Before you can read from or write to a file, you must first connect to
it, or open it, usually by either the fopen command, which
returns its stream, or the open command, which returns its file
descriptor. You can open a file for reading, writing, or both. You can
also open a file for appending, that is, writing data after the
current end of the file.
Files are made known to functions not by their file names, except in a
few cases, but by identifiers called "streams" or "file
descriptors". For example, printf uses a stream as an
identifier, not the name of the file. So does fclose:
fprintf (my_stream, "Just a little hello from fprintf.\n");
close_error = fclose (my_stream);
On the other hand, fopen takes a name, and returns a stream:
my_stream = fopen (my_filename, "w");
This is how you map from names to streams or file descriptors: you open
the file (for reading, writing, or both, or for appending), and the
value returned from the open or fopen function is the
appropriate file descriptor or stream.
You can operate on a file either at a high level or at a low level.

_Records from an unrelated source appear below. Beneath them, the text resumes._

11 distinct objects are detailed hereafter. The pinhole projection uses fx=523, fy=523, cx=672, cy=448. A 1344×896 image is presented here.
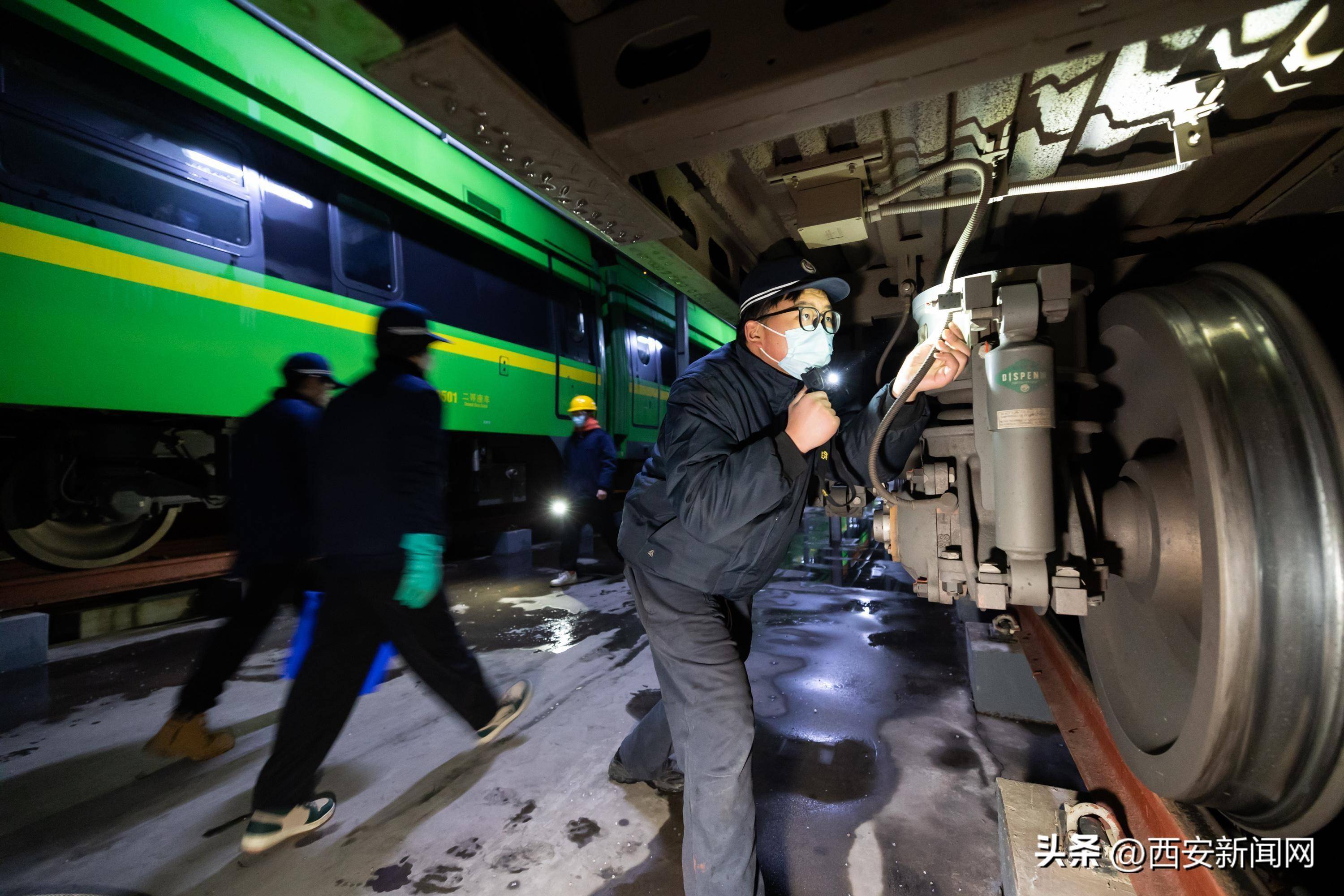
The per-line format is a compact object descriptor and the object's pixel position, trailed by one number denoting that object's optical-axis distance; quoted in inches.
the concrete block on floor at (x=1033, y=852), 46.4
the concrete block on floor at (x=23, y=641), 110.3
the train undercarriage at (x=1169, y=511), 39.5
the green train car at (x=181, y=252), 96.0
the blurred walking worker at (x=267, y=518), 82.3
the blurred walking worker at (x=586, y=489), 193.2
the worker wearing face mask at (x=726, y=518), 50.3
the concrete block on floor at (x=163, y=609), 141.2
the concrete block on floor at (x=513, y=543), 221.9
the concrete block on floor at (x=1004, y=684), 85.4
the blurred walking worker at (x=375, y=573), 65.1
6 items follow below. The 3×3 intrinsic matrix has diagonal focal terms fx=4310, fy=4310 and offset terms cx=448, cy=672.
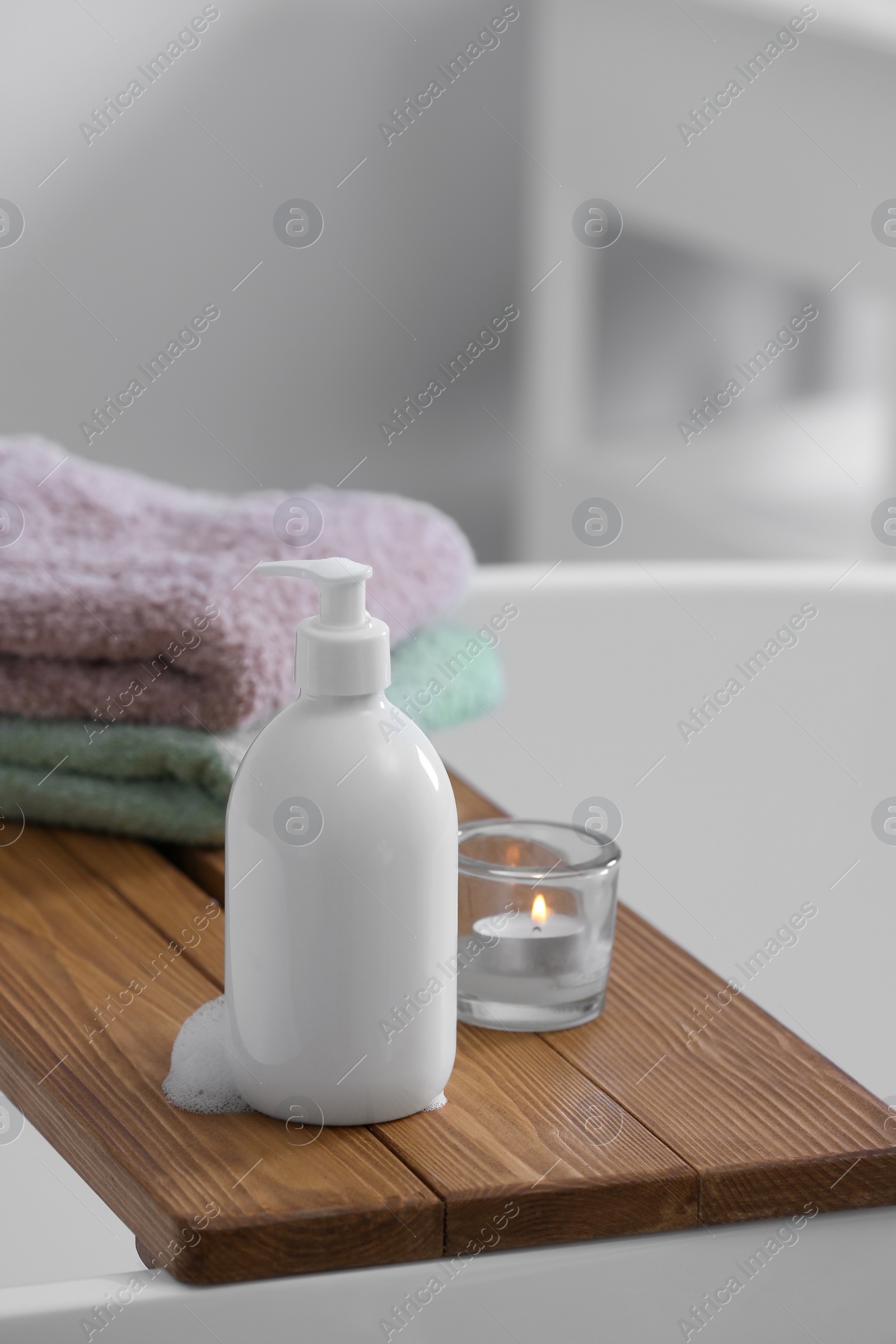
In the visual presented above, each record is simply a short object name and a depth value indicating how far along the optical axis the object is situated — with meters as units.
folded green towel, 1.59
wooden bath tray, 1.33
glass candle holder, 1.43
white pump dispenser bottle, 1.34
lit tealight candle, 1.43
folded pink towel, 1.59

Operating on a file at a high level means that you are using the file at
a high level of abstraction. (See Introduction, to refresh your
memory about the distinction between high and low levels of
abstraction.) Using high-level functions is usually safer and more
convenient than using low-level functions, so we will mostly concern
ourselves with high-level functions in this chapter, although we will
touch on some low-level functions toward the end.
A high-level connection opened to a file is called a stream. A
low-level connection to a file is called a file descriptor.
Streams and file descriptors have different data types, as we shall see.
You must pass either a stream or a file descriptor to most input/output
functions, to tell them which file they are operating on. Certain
functions (usually high-level ones) expect to be passed streams, while
others (usually low-level ones) expect file descriptors. A few
functions will accept a simple filename instead of a stream or file
descriptor, but generally these are only the functions that initialize
streams or file descriptors in the first place.
You may consider it a nuisance to have to use a stream or a file
descriptor to access your file when a simple file name would seem to
suffice, but these two mechanisms allow a level of abstraction to exist
between your code and your files. Remember the "black box" analogy we
explored at the beginning of the book. By using the data in files only
through streams or file descriptors, we are guaranteed the ability to
write a rich variety of functions that can exploit the behavior of these
two "black box" abstractions.
Interestingly enough, although streams are considered to be for
"high-level" input/output, and file descriptors for "low-level" I/O,
and GNU systems support both, more Unix-like systems support streams
than file descriptors. You can expect any system running ISO C to
support streams, but non-GNU systems may not support file descriptors at
all, or may only implement a subset of the GNU functions that operate on
file descriptors. Most of the file descriptor functions in the GNU
library are included in the POSIX.1 standard, however.
Once you have finished your input and output operations on the file, you
must terminate your connection to it. This is called closing the
file. Once you have closed a file, you cannot read from or write to it
anymore until you open it again.
In summary, to use a file, a program must go through the following routine:
Open the file for reading, writing, or both.
Read from or write to the file as appropriate, using file-handling
functions provided by the GNU C Library.